Supplied records START

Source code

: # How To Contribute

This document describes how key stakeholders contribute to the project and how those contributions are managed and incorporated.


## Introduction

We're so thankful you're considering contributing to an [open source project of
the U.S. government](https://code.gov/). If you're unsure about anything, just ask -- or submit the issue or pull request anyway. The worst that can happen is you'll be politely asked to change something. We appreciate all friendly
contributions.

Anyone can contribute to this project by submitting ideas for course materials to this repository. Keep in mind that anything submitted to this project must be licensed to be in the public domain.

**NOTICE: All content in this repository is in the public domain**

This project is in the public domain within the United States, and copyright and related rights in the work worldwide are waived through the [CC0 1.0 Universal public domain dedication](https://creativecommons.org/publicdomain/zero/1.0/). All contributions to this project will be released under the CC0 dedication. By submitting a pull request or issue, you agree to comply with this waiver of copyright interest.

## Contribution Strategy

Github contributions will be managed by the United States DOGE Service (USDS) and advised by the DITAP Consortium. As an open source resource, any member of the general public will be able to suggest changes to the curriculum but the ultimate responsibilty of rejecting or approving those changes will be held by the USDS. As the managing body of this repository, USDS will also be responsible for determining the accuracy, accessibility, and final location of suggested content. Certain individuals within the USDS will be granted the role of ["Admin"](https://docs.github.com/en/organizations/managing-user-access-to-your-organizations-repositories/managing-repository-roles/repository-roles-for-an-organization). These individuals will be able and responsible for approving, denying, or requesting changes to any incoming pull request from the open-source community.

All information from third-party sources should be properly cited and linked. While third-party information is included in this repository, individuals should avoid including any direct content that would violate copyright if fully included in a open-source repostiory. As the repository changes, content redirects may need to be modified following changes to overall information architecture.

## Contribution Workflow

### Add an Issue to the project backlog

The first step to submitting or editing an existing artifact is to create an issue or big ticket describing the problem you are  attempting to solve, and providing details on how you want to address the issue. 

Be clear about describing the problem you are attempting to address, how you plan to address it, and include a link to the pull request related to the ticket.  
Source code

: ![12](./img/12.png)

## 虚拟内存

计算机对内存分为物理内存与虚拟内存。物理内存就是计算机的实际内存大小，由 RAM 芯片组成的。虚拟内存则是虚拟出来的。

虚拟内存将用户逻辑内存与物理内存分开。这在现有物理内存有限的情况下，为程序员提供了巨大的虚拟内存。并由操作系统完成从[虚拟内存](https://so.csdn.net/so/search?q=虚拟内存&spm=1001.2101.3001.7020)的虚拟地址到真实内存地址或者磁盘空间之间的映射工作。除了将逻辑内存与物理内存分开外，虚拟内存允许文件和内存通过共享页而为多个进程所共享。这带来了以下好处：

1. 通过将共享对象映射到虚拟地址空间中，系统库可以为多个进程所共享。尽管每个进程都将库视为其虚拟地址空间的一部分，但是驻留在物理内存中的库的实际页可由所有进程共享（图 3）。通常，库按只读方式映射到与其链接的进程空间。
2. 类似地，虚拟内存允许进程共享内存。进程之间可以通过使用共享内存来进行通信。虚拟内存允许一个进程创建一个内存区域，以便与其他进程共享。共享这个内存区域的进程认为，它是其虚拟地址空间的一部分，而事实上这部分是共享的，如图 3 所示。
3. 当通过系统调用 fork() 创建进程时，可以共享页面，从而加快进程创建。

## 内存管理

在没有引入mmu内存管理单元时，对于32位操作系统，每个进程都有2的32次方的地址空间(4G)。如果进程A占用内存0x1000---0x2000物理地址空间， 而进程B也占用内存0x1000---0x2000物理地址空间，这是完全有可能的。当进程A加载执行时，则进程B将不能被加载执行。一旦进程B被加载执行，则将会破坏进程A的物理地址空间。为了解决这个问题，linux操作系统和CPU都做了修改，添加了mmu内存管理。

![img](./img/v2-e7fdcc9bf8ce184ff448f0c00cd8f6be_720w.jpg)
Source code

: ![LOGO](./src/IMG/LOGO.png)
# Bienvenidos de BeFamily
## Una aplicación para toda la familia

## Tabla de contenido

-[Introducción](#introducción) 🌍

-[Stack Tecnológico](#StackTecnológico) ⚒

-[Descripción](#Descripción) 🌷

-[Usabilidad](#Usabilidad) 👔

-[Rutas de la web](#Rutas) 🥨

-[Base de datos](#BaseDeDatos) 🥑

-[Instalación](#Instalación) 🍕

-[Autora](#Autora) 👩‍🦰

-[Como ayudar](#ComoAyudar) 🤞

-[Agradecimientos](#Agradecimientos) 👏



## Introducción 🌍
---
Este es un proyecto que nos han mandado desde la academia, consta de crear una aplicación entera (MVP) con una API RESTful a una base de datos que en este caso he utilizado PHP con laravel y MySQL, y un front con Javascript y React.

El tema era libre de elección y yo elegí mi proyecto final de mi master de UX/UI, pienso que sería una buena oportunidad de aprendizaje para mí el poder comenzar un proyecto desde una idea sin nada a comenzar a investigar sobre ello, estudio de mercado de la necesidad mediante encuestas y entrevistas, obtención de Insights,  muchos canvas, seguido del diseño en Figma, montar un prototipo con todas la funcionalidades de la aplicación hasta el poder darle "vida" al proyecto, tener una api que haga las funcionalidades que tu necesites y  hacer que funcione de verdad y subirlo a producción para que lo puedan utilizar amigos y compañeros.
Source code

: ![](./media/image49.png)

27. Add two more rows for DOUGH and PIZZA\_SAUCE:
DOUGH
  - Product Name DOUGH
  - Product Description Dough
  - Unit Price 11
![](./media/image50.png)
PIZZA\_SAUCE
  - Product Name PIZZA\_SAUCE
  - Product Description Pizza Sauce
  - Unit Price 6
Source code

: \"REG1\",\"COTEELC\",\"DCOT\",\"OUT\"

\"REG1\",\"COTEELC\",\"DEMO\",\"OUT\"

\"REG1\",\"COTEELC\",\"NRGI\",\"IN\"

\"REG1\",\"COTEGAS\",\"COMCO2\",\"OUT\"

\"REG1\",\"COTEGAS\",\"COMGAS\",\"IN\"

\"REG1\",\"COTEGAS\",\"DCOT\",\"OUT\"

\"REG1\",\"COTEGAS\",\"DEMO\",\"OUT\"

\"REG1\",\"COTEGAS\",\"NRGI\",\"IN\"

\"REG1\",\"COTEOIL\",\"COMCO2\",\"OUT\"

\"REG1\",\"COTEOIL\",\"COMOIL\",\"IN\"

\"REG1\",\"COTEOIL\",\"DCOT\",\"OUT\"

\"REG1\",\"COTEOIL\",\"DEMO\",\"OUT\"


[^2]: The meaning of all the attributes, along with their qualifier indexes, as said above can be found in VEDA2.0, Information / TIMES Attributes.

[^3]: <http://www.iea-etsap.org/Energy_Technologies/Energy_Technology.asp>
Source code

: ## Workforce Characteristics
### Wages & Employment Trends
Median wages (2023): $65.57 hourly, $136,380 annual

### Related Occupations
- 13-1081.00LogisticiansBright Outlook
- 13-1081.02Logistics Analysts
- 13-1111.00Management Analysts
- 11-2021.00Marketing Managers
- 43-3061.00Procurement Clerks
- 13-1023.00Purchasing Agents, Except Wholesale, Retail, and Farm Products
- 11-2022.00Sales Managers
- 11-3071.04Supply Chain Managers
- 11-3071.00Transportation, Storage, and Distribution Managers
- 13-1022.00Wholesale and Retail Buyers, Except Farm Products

Supplied records END

## About this task
Your task is to return each line of the data above that contains the string "Analysts".

## Response to this exercise
- 13-1081.02Logistics Analysts
- 13-1111.00Management Analysts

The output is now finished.